What to produce:
First find the line with "Y149336D01*" in the entries below, then set down exactly every line through the line with "Y192508D02*", that line included.

Available data:

────────────────────

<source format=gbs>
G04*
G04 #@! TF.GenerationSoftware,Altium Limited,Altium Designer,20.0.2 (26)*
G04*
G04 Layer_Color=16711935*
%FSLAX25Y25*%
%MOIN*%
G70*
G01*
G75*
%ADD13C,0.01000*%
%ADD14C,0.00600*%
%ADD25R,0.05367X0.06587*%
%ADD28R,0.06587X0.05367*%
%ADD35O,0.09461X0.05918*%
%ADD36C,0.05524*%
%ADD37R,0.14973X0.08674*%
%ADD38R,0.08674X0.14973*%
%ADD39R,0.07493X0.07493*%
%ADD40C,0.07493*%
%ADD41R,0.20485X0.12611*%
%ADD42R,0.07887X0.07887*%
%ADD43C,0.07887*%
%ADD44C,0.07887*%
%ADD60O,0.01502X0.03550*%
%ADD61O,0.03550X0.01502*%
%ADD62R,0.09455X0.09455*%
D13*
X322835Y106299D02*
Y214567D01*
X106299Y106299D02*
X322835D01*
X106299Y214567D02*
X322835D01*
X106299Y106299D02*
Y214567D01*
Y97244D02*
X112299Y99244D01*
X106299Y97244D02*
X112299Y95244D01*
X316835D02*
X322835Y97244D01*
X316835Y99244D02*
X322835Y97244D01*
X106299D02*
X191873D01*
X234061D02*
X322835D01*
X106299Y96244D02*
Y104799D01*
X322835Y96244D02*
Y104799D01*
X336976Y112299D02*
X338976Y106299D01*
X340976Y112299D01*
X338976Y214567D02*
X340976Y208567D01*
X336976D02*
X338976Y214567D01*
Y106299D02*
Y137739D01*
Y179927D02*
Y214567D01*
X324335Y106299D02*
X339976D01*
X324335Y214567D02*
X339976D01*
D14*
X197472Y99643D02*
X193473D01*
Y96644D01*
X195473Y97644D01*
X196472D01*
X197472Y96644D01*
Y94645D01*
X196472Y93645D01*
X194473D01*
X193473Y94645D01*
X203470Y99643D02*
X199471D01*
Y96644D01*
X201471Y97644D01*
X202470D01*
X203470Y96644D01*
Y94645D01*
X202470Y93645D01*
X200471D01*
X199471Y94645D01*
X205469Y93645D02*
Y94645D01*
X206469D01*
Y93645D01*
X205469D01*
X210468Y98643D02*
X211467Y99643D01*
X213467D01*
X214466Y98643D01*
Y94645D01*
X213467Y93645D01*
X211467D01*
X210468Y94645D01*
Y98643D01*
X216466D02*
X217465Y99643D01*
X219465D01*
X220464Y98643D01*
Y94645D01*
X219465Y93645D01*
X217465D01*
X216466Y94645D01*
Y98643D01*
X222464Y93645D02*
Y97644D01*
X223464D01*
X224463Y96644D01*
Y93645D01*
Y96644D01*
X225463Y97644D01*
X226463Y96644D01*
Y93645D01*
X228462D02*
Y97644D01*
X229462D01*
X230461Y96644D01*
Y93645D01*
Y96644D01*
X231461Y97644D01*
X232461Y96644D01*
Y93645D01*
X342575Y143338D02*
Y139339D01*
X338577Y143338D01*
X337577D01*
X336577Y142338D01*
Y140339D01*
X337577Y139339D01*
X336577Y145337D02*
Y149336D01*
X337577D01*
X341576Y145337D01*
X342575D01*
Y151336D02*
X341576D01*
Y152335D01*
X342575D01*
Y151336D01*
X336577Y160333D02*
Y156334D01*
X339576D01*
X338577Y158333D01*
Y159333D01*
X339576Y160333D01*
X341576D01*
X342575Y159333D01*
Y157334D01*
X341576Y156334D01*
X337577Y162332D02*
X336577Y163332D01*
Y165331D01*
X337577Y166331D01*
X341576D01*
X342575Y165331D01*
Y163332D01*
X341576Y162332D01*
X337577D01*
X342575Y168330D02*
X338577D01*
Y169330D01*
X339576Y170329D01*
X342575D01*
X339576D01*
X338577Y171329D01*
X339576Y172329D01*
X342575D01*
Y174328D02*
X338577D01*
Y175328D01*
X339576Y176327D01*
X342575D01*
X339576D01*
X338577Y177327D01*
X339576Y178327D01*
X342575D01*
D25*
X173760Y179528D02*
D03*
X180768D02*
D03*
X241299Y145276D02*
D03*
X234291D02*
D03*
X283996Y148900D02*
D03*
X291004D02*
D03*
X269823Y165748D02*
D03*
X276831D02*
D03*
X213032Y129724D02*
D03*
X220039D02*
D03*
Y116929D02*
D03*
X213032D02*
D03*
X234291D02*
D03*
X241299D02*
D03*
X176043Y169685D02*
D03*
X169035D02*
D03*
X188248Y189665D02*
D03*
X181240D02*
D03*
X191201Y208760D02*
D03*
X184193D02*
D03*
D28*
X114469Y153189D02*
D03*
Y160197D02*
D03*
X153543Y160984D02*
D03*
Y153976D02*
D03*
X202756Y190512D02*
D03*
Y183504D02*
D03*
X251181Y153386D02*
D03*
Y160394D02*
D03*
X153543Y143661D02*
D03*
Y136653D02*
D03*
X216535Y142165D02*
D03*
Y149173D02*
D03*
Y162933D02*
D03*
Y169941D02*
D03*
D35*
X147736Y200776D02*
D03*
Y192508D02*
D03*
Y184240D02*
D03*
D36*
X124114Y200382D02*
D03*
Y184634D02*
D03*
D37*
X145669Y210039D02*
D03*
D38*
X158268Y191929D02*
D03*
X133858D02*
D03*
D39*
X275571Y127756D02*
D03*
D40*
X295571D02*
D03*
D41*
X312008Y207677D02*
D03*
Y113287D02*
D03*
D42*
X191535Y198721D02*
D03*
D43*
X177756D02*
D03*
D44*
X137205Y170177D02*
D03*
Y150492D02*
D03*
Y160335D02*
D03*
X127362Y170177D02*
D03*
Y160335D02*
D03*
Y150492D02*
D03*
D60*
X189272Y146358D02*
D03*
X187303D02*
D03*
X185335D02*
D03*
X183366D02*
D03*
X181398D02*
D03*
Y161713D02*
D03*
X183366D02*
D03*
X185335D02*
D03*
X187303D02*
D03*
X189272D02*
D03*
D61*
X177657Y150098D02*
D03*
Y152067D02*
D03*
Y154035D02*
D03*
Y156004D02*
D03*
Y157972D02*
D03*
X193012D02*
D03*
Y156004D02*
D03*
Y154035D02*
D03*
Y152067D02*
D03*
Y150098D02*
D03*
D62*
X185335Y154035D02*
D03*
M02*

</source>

────────────────────

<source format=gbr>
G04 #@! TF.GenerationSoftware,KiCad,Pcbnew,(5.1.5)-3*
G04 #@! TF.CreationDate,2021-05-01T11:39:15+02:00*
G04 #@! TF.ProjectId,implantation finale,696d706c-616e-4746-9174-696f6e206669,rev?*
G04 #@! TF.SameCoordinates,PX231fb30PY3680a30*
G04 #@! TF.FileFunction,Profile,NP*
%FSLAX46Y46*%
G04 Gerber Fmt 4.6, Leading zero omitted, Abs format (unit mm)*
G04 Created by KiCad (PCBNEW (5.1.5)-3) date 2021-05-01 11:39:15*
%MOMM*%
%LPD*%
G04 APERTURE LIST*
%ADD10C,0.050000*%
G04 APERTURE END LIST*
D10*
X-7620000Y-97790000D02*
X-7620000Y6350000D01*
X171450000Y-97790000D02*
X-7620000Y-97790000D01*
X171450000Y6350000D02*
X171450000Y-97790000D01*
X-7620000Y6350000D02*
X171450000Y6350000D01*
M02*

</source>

────────────────────

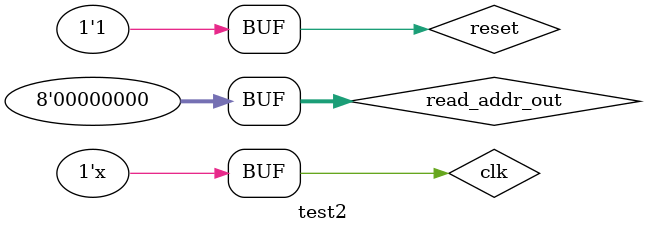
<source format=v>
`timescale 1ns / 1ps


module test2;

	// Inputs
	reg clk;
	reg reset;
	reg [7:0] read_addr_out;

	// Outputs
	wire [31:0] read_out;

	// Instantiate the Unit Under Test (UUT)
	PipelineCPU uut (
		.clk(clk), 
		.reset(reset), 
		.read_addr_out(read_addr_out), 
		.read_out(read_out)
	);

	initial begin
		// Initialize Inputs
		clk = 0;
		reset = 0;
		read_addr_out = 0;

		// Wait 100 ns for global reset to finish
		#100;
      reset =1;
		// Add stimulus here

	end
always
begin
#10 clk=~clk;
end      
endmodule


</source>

────────────────────

Response to this task:
Y149336D01*
X337577D01*
X341576Y145337D01*
X342575D01*
Y151336D02*
X341576D01*
Y152335D01*
X342575D01*
Y151336D01*
X336577Y160333D02*
Y156334D01*
X339576D01*
X338577Y158333D01*
Y159333D01*
X339576Y160333D01*
X341576D01*
X342575Y159333D01*
Y157334D01*
X341576Y156334D01*
X337577Y162332D02*
X336577Y163332D01*
Y165331D01*
X337577Y166331D01*
X341576D01*
X342575Y165331D01*
Y163332D01*
X341576Y162332D01*
X337577D01*
X342575Y168330D02*
X338577D01*
Y169330D01*
X339576Y170329D01*
X342575D01*
X339576D01*
X338577Y171329D01*
X339576Y172329D01*
X342575D01*
Y174328D02*
X338577D01*
Y175328D01*
X339576Y176327D01*
X342575D01*
X339576D01*
X338577Y177327D01*
X339576Y178327D01*
X342575D01*
D25*
X173760Y179528D02*
D03*
X180768D02*
D03*
X241299Y145276D02*
D03*
X234291D02*
D03*
X283996Y148900D02*
D03*
X291004D02*
D03*
X269823Y165748D02*
D03*
X276831D02*
D03*
X213032Y129724D02*
D03*
X220039D02*
D03*
Y116929D02*
D03*
X213032D02*
D03*
X234291D02*
D03*
X241299D02*
D03*
X176043Y169685D02*
D03*
X169035D02*
D03*
X188248Y189665D02*
D03*
X181240D02*
D03*
X191201Y208760D02*
D03*
X184193D02*
D03*
D28*
X114469Y153189D02*
D03*
Y160197D02*
D03*
X153543Y160984D02*
D03*
Y153976D02*
D03*
X202756Y190512D02*
D03*
Y183504D02*
D03*
X251181Y153386D02*
D03*
Y160394D02*
D03*
X153543Y143661D02*
D03*
Y136653D02*
D03*
X216535Y142165D02*
D03*
Y149173D02*
D03*
Y162933D02*
D03*
Y169941D02*
D03*
D35*
X147736Y200776D02*
D03*
Y192508D02*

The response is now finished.